Passage to read section start

Edmonton South Terminal

The Edmonton South Terminal is a merchant tank terminal located in Sherwood Park, Alberta. As noted above, the assets currently making up the Edmonton South Terminal are embedded within the Edmonton Terminal, are owned by Trans Mountain and are operated by KMCI, for and on behalf of KM Canada North 40. A long-term leasing arrangement with Trans Mountain governs the merchant use of the tanks by KM Canada North 40. The first phase of the Edmonton South Terminal, comprised of nine merchant tanks, was put into service throughout 2013 and 2014. As part of a phase two expansion, an additional four tanks and associated infrastructure were constructed and placed in service in 2014. In connection with the Edmonton Rail Terminal project, a final two tanks were brought into service at the Edmonton South Terminal at the end of 2014. In total, the assets comprising this facility consist of 15 tanks with a total storage capacity of approximately 5.1 MMBbl along with associated outbound pumps, meters and pipe connections to other facilities. Trans Mountain currently expects to recall two of the tanks in merchant service at the Edmonton South Terminal upon the completion of TMEP for use in TMPL regulated service, comprising between approximately 700,000 and 800,000 barrels of total storage capacity. The NEB approved agreement specifies that if additional tanks are identified as needed for TMPL for regulated purposes, more tanks can be recalled upon 24-months’ notice. As the use of the recalled tanks will be included in the overall tolls charged on the expanded TMPL, such tanks will no longer generate the incremental revenue realized through leases to external customers. As such, the recall is expected to result in a decrease in the net cash earnings attributable to the Edmonton South Terminal.

Passage to read section end
Information section start

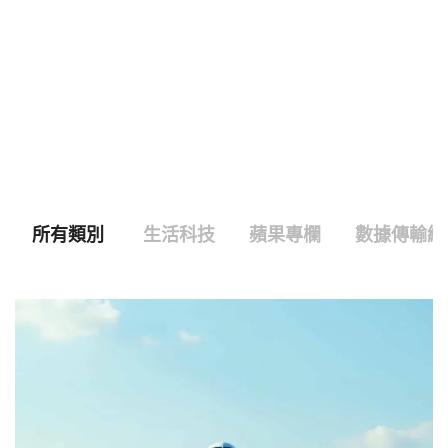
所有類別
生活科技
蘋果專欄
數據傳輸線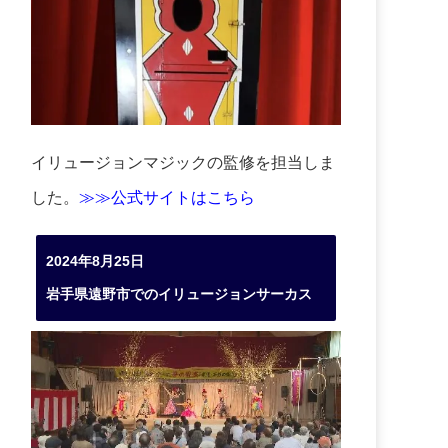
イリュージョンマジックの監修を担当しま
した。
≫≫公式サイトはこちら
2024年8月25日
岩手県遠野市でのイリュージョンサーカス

Information section end

__What you need to do__
1: Check each statement against the Edmonton South Terminal passage and answer yes or no, quoting the words that decide it. (a) The assets of the Edmonton South Terminal are owned by KM Canada North 40. (b) The first phase of the terminal was made up of nine merchant tanks. (c) Further tanks can be recalled for regulated use with 12 months' notice.
2: According to the Edmonton South Terminal passage, what pieces of equipment come along with the terminal's 15 tanks?

__Responses by item number__
1:
(a) No: "are owned by Trans Mountain"
(b) Yes: "comprised of nine merchant tanks"
(c) No: "more tanks can be recalled upon 24-months’ notice"

2: Outbound pumps, meters, and pipe connections to other facilities.